----- WORKING DATA

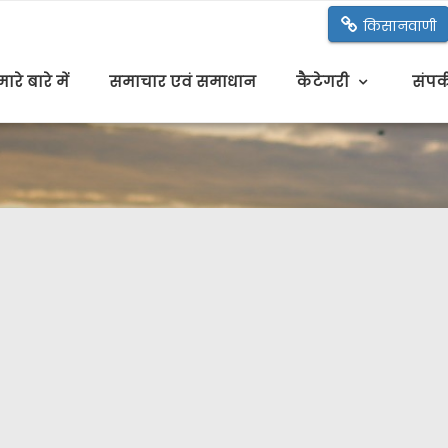
किसानवाणी
ारे बारे में
समाचार एवं समाधान
कैटेगरी
संपर्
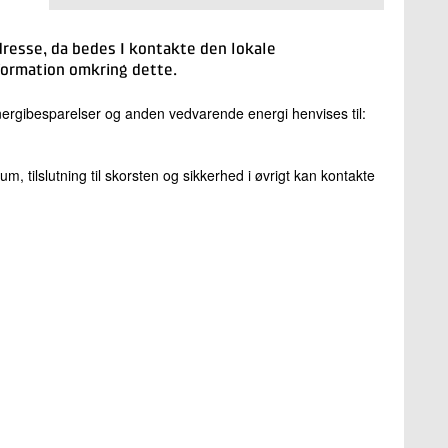
resse, da bedes I kontakte den lokale
formation omkring dette.
rgibesparelser og anden vedvarende energi henvises til:
, tilslutning til skorsten og sikkerhed i øvrigt kan kontakte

----------

■ THE PROBLEM: Copy every line of text from the rows above character for character, in the same order, and leave the pictures out.

■ EXPECTED OUTPUT:
किसानवाणी
ारे बारे में
समाचार एवं समाधान
कैटेगरी
संपर्
resse, da bedes I kontakte den lokale
formation omkring dette.
rgibesparelser og anden vedvarende energi henvises til:
, tilslutning til skorsten og sikkerhed i øvrigt kan kontakte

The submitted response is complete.